Thanks to Sean Barrett for helping me compile his bb86 app. I let it rip on this code snippet from the Unnamed RE Project. It’s interesting stuff. I omitted the push, pop, and ret instructions since basic blocks pertain to linear sequences of load, store, and arithmetic instructions:
$ ./bb86 < ~/basic-block.asm Reading stdin Warning: unknown opcode 'bswap' in line 9 Memory locations: mem1 EQU dword+(ebp_0)+08 mem5 EQU dword+(mem4)+((mem3 >> 03)) mem4 EQU dword+(mem1)+10 mem3 EQU dword+(mem1)+04 mem2 EQU dword+(ebp_0)+0c Integer registers: eax = ((mem5 < < cl_0) >> cl_0) ebx = mem4 ecx = (00000020 - mem2) edx = (mem3 >> 03) esi = mem2 edi = mem1 Floating point stack: st(0) = fp3 st(1) = fp2 st(2) = fp1 st(3) = fp0 Memory locations: [dword+(mem1)+04] < = (mem3 + mem2)
I am pretty sure that all of those register states are true at the end of the block, though they are listed in the traditional sequence rather than the logical order. I.e., cl needs to be set before eax could be correct.
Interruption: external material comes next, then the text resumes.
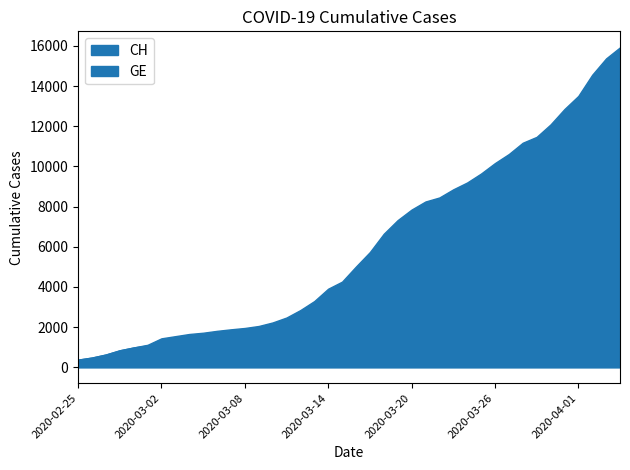

What is the average value of the CH series?

6053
I tried out bb86 on a basic block of floating point instructions (using a computation I understand, like the distance between 2 points, rather than a Fourier transform), and it was less than successful (crash). But I can not fault the program since I am feeding it data disassembled by objdump (-Mintel) rather than Microsoft's official format. Again, bb86 is an interesting effort, and I was impressed when I examined the output of test.asm that was packaged with the code (seen in Sean's original comment).
The cl bug is a partial register thing; the code treats ecx/cx/cl as totally separate registers, so if you do something like ‘xor ecx,ecx;mov cl;…ecx…’ it’ll get it wrong… or in this case loading ecx and using cl. It probably wouldn’t be hard to fix either of those cases in a naive way (e.g. by just treating them as total aliases of each other).
Doing it symbolically would be kind of a pain; everything you wrote to FOO to ecx you’d have to write ‘(FOO & 0xffff)’ to cx, ‘(FOO & 0xff)’ to cl, and ‘((FOO >> 8) & 0xff)’ to ch. A “real” decompiler would definitely want to get this stuff right, but for something quick and dirty, treating them as aliases of each other probably catches most of the cases. (It would certainly handle this one.)
As to the other, I’m not going to support bb86 in the long run, but if it’ll make a difference between useful and not-userful, I’ll be happy to put in support for another asm format… I just need a sample.
To clarify…
“you’d have to write ‘(FOO & 0xffff)’ to cx, ‘(FOO & 0xff)’ to cl, and ‘((FOO >> 8) & 0xff)’ to ch”
and then when you used these expressions, they’d propogate, and since the system is just tossing strings around and not simplifying them, you might end up with huge giant chains of redundant ((((FOO & 0xff) & 0xff) & 0xff) & 0xff) as the values. Which would be lame.
Oh yeah (“just one more thing”)…
The easy thing you can do (although this is stupid in the long term) is just edit the asm so the shifts are by ecx instead of cl, and see what bb86 pops out.
Indeed, those segmented registers (cl/ch/cx/ecx) are a huge headache when doing RE-type stuff on x86. It makes me wonder if the same experiments on more refined RISC architectures would be simpler. It’s hard to say exactly since most of the interesting stuff to RE comes in x86 form.